Léon XIV constate, adopte une posture de sagesse, mais il formule aussi des propositions, dont certaines ont déjà fait un bout de chemin, comme interdire l'accès aux réseaux sociaux en dessous d'un certain âge, mieux former les enseignants aux outils numériques, protéger les données personnelles des mineurs. Mais le pape va plus loin encore, en pointant un mal plus diffus : la violence du langage en ligne, amplifiée chaque jour par des algorithmes qui favorisent l'indignation et la confrontation parce qu'elles génèrent plus de clics. « Désarmons les mots et nous contribuerons à désarmer la Terre (…), l'IA, il ne suffit pas de la réglementer : elle doit être désarmée et rendue accessible. »

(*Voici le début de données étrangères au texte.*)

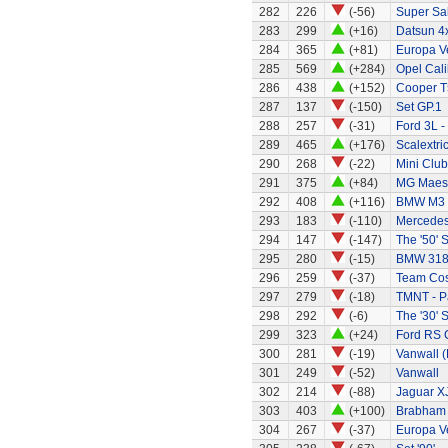
282
226
(-56)
Super Sa
283
299
(+16)
Datsun 4
284
365
(+81)
Europa Ve
285
569
(+284)
Opel Cali
286
438
(+152)
Cooper T
287
137
(-150)
Set GP.1
288
257
(-31)
Ford 3L -
289
465
(+176)
Scalextri
290
268
(-22)
Mini Clu
291
375
(+84)
MG Maes
292
408
(+116)
BMW M3
293
183
(-110)
Mercede
294
147
(-147)
The '50' S
295
280
(-15)
BMW 318
296
259
(-37)
Team Cos
297
279
(-18)
TMNT - P
298
292
(-6)
The '30' S
299
323
(+24)
Ford RS C
300
281
(-19)
Vanwall 
301
249
(-52)
Vanwall
302
214
(-88)
Jaguar X
303
403
(+100)
Brabham
304
267
(-37)
Europa Ve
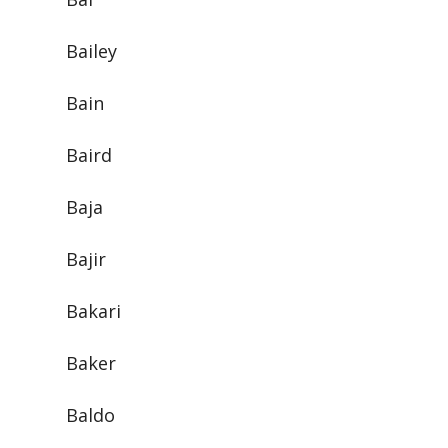
Bailey
Bain
Baird
Baja
Bajir
Bakari
Baker
Baldo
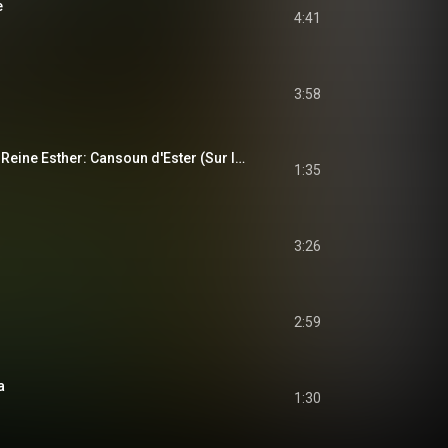
e
4:41
3:58
Lou tragediou de la Reine Esther: Cansoun d'Ester (Sur la mélodie de "L'air du postillon")
1:35
3:26
2:59
a
1:30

Reste une question que le texte n'évoque évidemment pas. Que vaut l'avis du Vatican face à des entreprises dont le budget dépasse celui de nombreux États ? L'encyclique pose les bons diagnostics, nomme les bonnes dérives, mais elle dit peu comment vraiment les corriger, et par qui. Ce n'est pas rien, bien sûr, d'entendre une voix aussi forte parler de monopoles algorithmiques et d'esclavage numérique à une époque où peu de dirigeants osent le faire pas peur de froisser les investissements. Mais un beau discours moral, aussi juste soit-il, ne suffit pas à réguler OpenAI ni à faire plier ses concurrents. Entre dire les choses et avoir les moyens de les changer, le fossé reste grand.